The three tall, arched windows that lined the far wall.
They were his only other way out.
They weren't an exit. They were a different kind of ending. They were on the third story, overlooking a courtyard of hard, unforgiving flagstones he had run across not even twenty minutes ago. A lifetime ago. The choice Finch had tried to force upon him with a pen, the universe was now forcing upon him in reality. Fire or the fall.
He looked at the approaching flame, then at the dark glass of the window, which reflected the terrible scene like a black mirror. It wasn't a choice between two deaths. The fire was a certainty, a conclusion curated by a madman. The fall… the fall was a chance. One in a million, maybe, but it wasn't zero. It was a price, a horrific price for failure, but it was a price he would choose to pay himself.
Finch was only a few feet away now. Leo could feel the warmth of the flame on his face.
He didn't hesitate.
He spun away from the door, grabbed the nearest upright chair by its back, and with a scream of pure, unadulterated defiance, he charged the middle window.
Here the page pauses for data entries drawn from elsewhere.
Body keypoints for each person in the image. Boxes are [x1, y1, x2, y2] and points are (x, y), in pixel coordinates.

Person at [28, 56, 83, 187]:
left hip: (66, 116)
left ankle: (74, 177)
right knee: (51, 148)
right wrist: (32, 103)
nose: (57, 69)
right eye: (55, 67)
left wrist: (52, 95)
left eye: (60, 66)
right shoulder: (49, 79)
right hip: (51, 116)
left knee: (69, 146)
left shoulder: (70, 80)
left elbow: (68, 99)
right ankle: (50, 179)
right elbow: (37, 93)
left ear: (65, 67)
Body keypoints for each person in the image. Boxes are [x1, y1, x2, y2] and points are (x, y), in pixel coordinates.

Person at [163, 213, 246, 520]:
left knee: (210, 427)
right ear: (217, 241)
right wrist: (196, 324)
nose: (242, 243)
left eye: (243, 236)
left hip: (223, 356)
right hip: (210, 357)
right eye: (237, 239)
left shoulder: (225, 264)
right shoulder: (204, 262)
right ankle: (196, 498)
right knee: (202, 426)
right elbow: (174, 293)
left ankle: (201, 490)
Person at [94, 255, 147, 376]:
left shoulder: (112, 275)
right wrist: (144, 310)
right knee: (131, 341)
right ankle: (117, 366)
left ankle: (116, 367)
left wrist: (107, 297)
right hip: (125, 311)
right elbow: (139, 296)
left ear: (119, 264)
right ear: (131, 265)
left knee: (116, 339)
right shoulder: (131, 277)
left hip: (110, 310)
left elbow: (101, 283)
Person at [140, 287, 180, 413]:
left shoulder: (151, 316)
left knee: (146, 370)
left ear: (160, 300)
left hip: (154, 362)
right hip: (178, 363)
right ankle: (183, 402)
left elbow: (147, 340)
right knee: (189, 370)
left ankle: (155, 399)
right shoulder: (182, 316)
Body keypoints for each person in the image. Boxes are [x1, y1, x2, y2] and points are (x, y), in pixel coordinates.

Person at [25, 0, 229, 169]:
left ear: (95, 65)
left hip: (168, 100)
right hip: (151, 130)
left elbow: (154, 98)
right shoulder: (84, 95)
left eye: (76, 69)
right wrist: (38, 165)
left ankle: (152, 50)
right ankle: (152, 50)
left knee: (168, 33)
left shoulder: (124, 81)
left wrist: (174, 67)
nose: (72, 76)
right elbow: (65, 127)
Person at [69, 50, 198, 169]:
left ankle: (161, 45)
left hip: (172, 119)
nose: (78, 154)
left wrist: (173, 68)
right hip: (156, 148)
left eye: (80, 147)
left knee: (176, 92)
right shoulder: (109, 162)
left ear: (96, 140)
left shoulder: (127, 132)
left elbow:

The heavy oak chair felt impossibly light, an extension of his own desperate will.
He swung.
The sound was explosive, a cataclysmic shattering that ripped the suffocating silence of the room to shreds. The ancient, leaded glass didn’t just break; it detonated. Shards of glass, dark and sharp as obsidian, flew in every direction. For a moment, the world was a crystalline storm.
The cold night air rushed in, a shocking, liberating gasp from the outside world. It carried the scent of damp earth and distant rain. It was the smell of life.
Leo didn't stop. He dropped the mangled chair, took two more running steps, and launched himself through the jagged maw of the broken window frame.
For a breathtaking, silent moment, he was airborne. He saw the shocked, almost intrigued expression on Finch's soot-stained face, the tiny flame of the Zippo frozen in time. He saw the Gothic spires of Blackwood silhouetted against the bruised purple sky.
Then, he was falling. The world turned into a rushing, screaming blur of stone and shadow. The unknown had caught him. And the ground was rising up to claim him.